Mobile is quite similar: the top 1000 websites (of only 4800) are faster than the bulk of websites.

Top sites tend to be faster than all websites

No matter what distribution of websites you look at – the more popular websites trend faster. Even the slowest popular website is much faster than those that are less popular. On the web, the top 500 sites are nearly 1s faster (by the median), and on mobile it is closer to 1.5s faster. This is interesting data. If you are looking to help make your website faster - perhaps looking at the most popular websites - and tehir optimizations would be a good way to get started. As Charles Caleb Colton said in the 1800s, “imitation is the highest form of flattery.”

I plan to dig deeper into this to see if there are characteristics of the top 500 that point to faster load times in future studies. If anyone has any suggestions where to look first, please have a look, or post ideas in the comments.


It’s good to be cautious when using time values from synthetic testing. This is esp. true wrt the HTTP Archive data because each website is only tested 3 times.

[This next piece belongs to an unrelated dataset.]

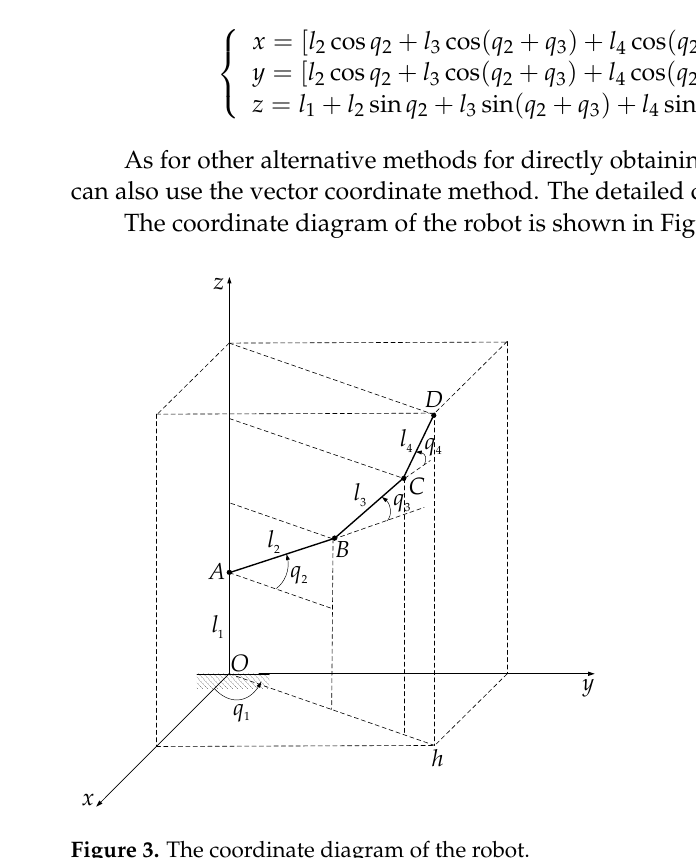
Figure 3. The coordinate diagram of the robot.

I really like this study because it focuses on comparisons of time values rather than the absolute time values. Since this is synthetic testing the absolute time values are highly dependent on the hardware, connection speeds, geo location, etc. which may not be representative of the real world at large. But the test conditions within a crawl are fairly consistent, so comparisons are safe.

This analysis is also good because although the sample size is small per website, this study looks at a large number of websites (100s or 1000s) and is thus less likely to be affected by outliers (a website that happened to be overloaded when tested or further away geographically).

I’m always nervous about people drawing too many conclusions from the time values in HTTP Archive, but this analysis does a great job.

As far as “characteristics … that point to faster load times”, I recommend looking at the correlation charts for start render and load time. Speed Index is more closely associated with start render, so there we see CSS requests & transfer size as highly correlated variables for top 300K URLs. For top 1K URLs it’s max requests on 1 domain, total requests, image requests, & DOM elements.


thank you very much for this information and also I want to know about position in google. why it drastically drop within one day? can any body give me suggestion about that.